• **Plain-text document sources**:

^^^^^^^^

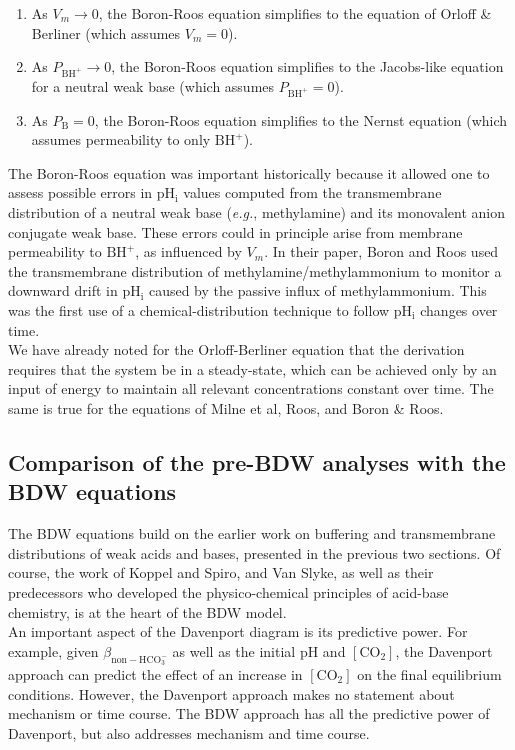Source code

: \documentclass[fleqn,10pt]{physiome}
\begin{document}
\begin{enumerate}[noitemsep] 
\item As $V_m \rightarrow 0$, the Boron-Roos equation simplifies to the equation of Orloff \& Berliner (which assumes $V_m=0$).
\item As $P_\mathrm{BH^+} \rightarrow 0$, the Boron-Roos equation simplifies to the Jacobs-like equation for a neutral weak base (which assumes $P_\mathrm{BH^+}=0$).
\item As $P_\mathrm{B}=0$, the Boron-Roos equation simplifies to the Nernst equation (which assumes permeability to only $\mathrm{BH^+}$).
\end{enumerate}

The Boron-Roos equation was important historically because it allowed one to assess possible errors in $\mathrm{pH_i}$ values computed from the transmembrane distribution of a neutral weak base (\emph{e.g.}, methylamine) and its monovalent anion conjugate weak base. These errors could in principle arise from membrane permeability to $\mathrm{BH^+}$, as influenced by $V_m$. In their paper, Boron and Roos used the transmembrane distribution of methylamine/methylammonium to monitor a downward drift in $\mathrm{pH_i}$ caused by the passive influx of methylammonium. This was the first use of a chemical-distribution technique to follow $\mathrm{pH_i}$ changes over time.\\

We have already noted for the Orloff-Berliner equation that the derivation requires that the system be in a steady-state, which can be achieved only by an input of energy to maintain all relevant concentrations constant over time. The same is true for the equations of Milne et al, Roos, and Boron \& Roos.

\subsection{Comparison of the pre-BDW analyses with the BDW equations}

The BDW equations build on the earlier work on buffering and transmembrane distributions of weak acids and bases, presented in the previous two sections. Of course, the work of Koppel and Spiro, and Van Slyke, as well as their predecessors who developed the physico-chemical principles of acid-base chemistry, is at the heart of the BDW model.\\

An important aspect of the Davenport diagram is its predictive power. For example, given $\beta_\mathrm{non-HCO_3^-}$ as well as the initial $\mathrm{pH}$ and $\mathrm{[CO_2]}$, the Davenport approach can predict the effect of an increase in $\mathrm{[CO_2]}$ on the final equilibrium conditions. However, the Davenport approach makes no statement about mechanism or time course. The BDW approach has all the predictive power of Davenport, but also addresses mechanism and time course.\\
\end{document}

^^^^^^^^

• **Your instructions**: All lines above containing the string "rightarrow": copy each one.

• **Response to the exercise**:
\item As $V_m \rightarrow 0$, the Boron-Roos equation simplifies to the equation of Orloff \& Berliner (which assumes $V_m=0$).
\item As $P_\mathrm{BH^+} \rightarrow 0$, the Boron-Roos equation simplifies to the Jacobs-like equation for a neutral weak base (which assumes $P_\mathrm{BH^+}=0$).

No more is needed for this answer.